- _JOB ITEM_
List each line from the entries below that contains the word "label".

- _RECORDED DATA_

= Beginning of Section =

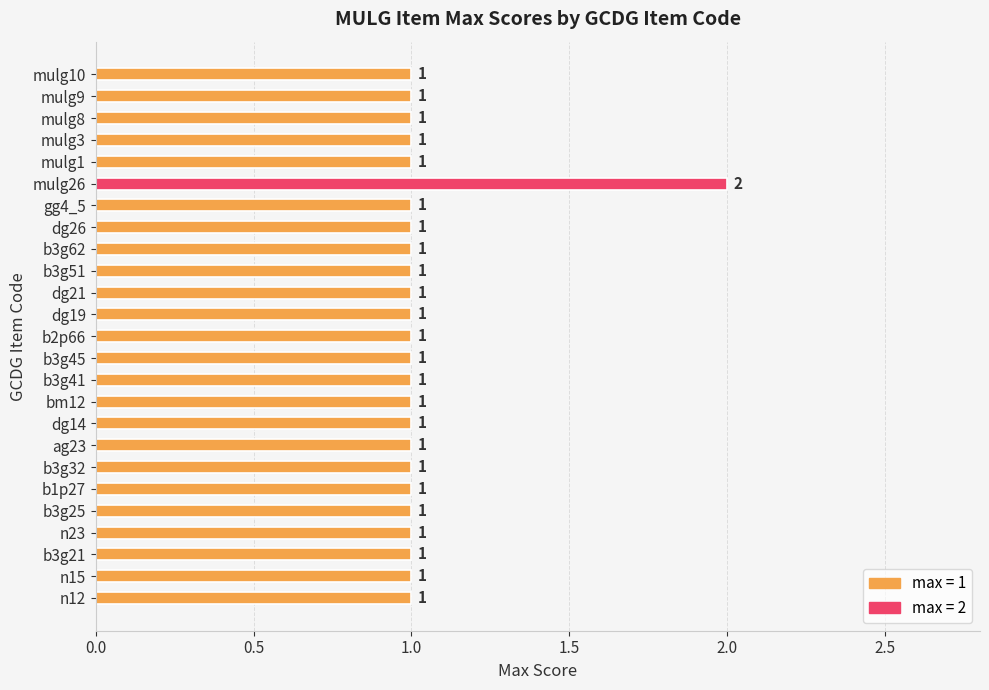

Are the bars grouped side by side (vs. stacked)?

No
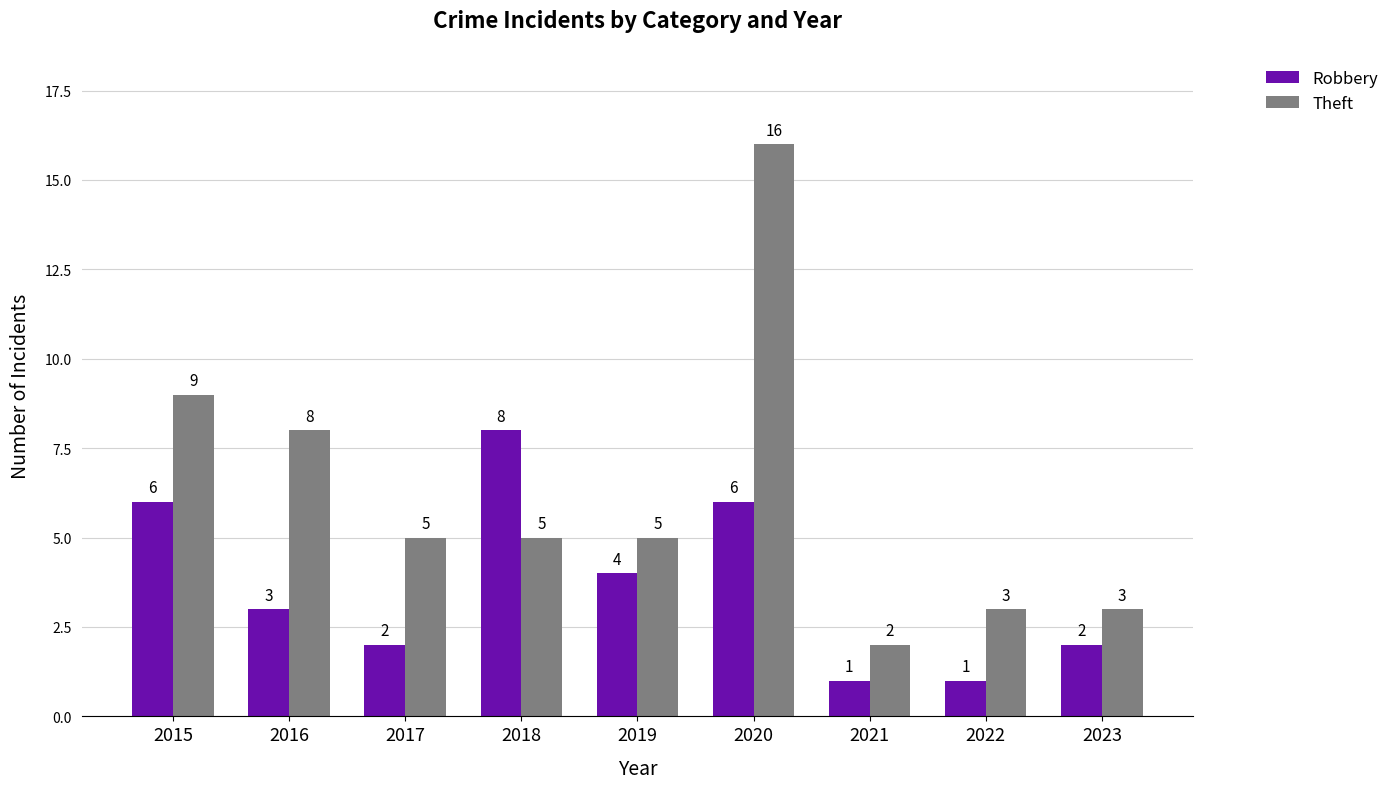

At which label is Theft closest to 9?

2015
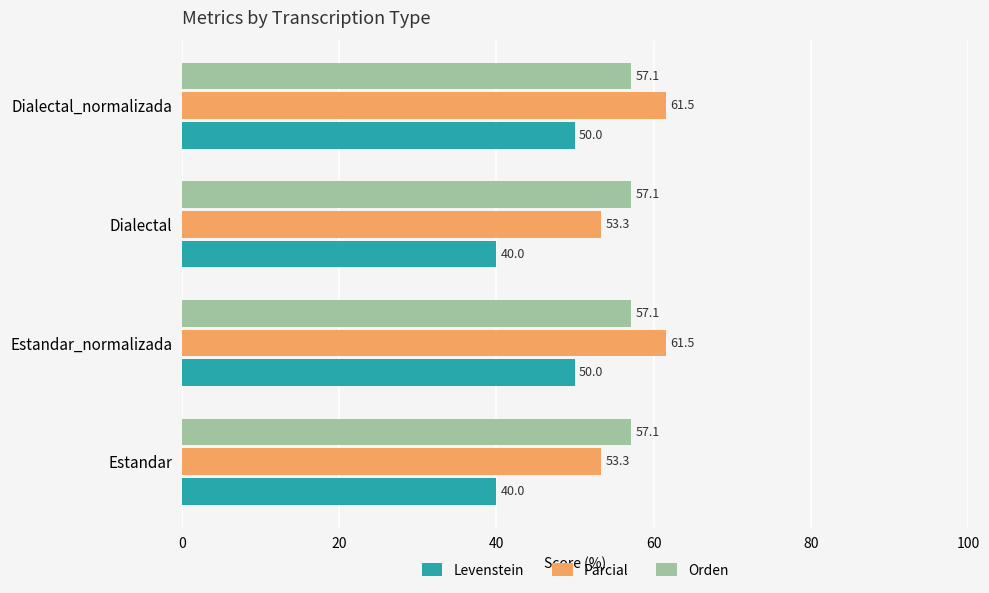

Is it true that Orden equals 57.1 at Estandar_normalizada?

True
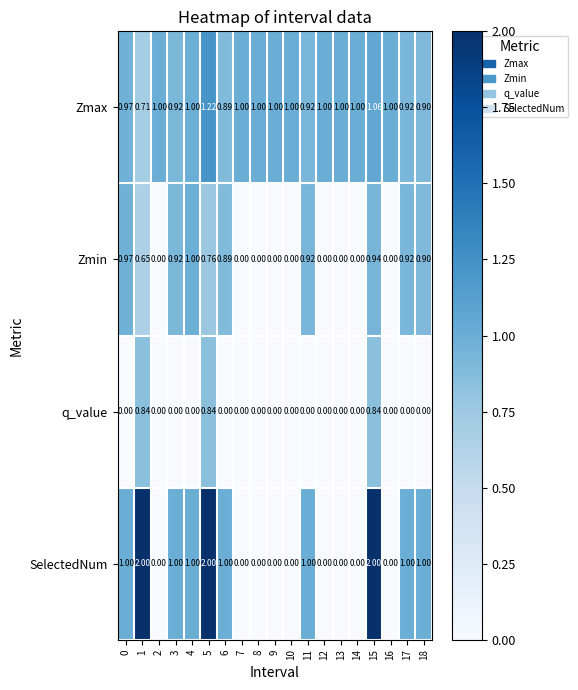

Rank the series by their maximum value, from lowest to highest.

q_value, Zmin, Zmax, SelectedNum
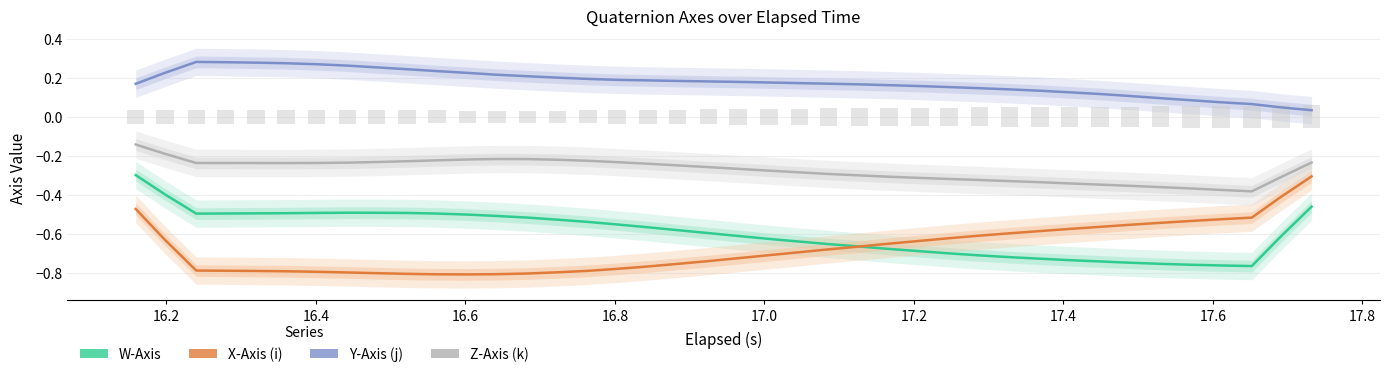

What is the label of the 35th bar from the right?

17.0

= End of Section =
= Beginning of Section =

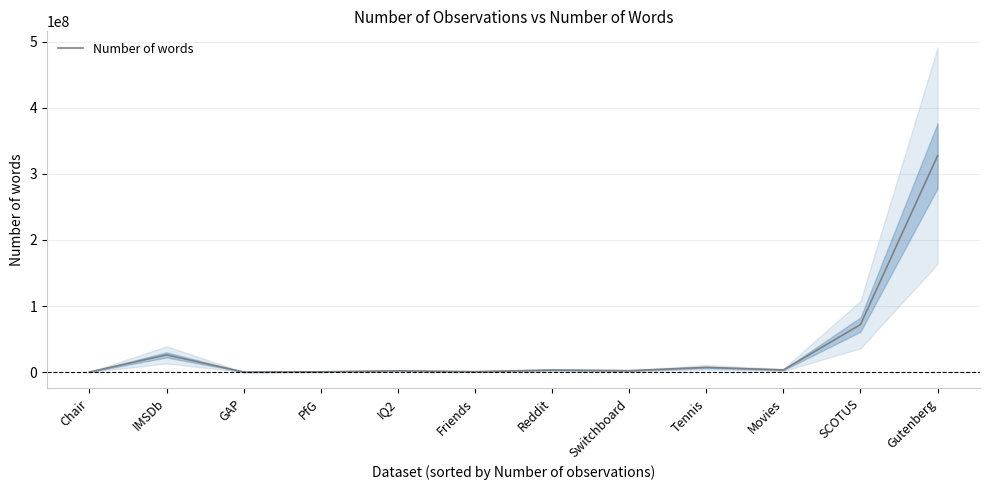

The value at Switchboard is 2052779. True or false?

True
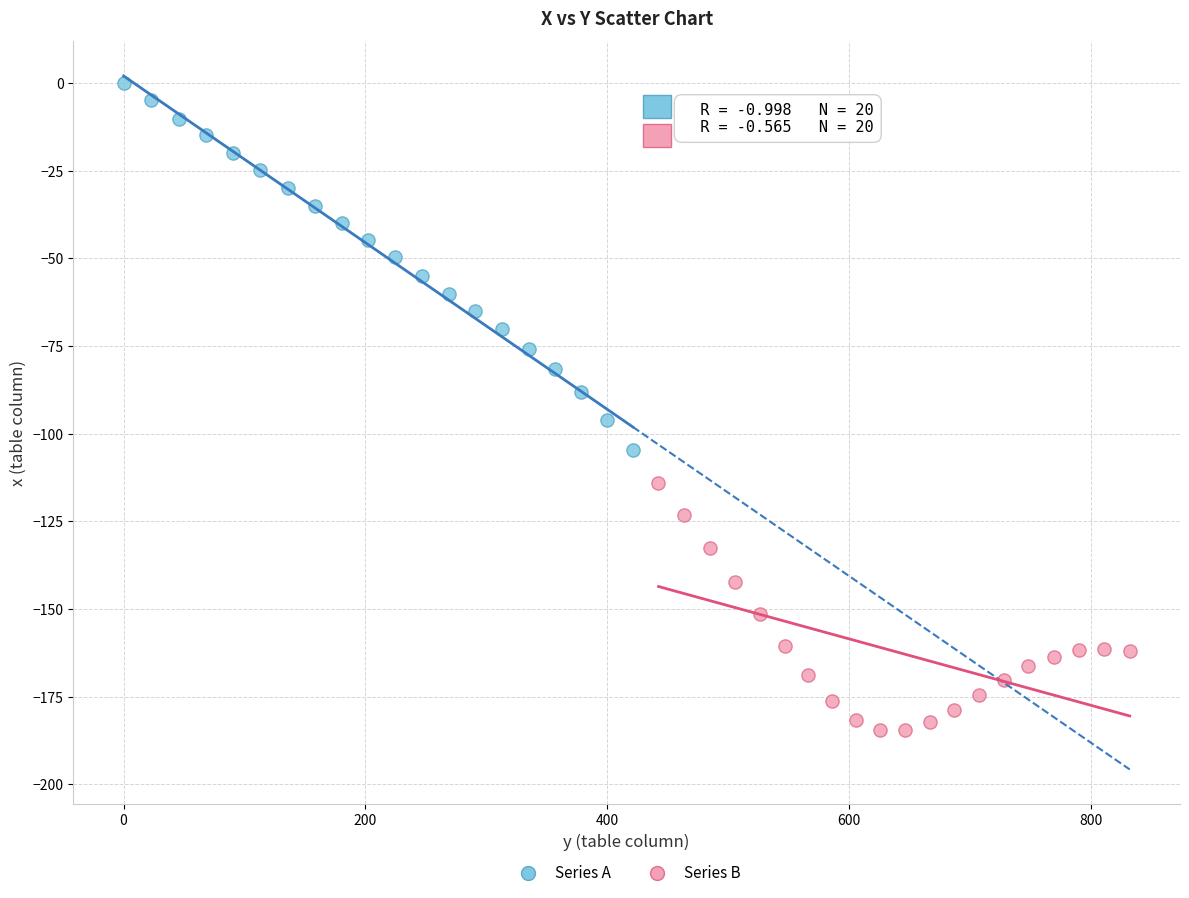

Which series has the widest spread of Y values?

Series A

= End of Section =

- _RESPONSE FOR THIS EXERCISE_
At which label is Theft closest to 9?
What is the label of the 35th bar from the right?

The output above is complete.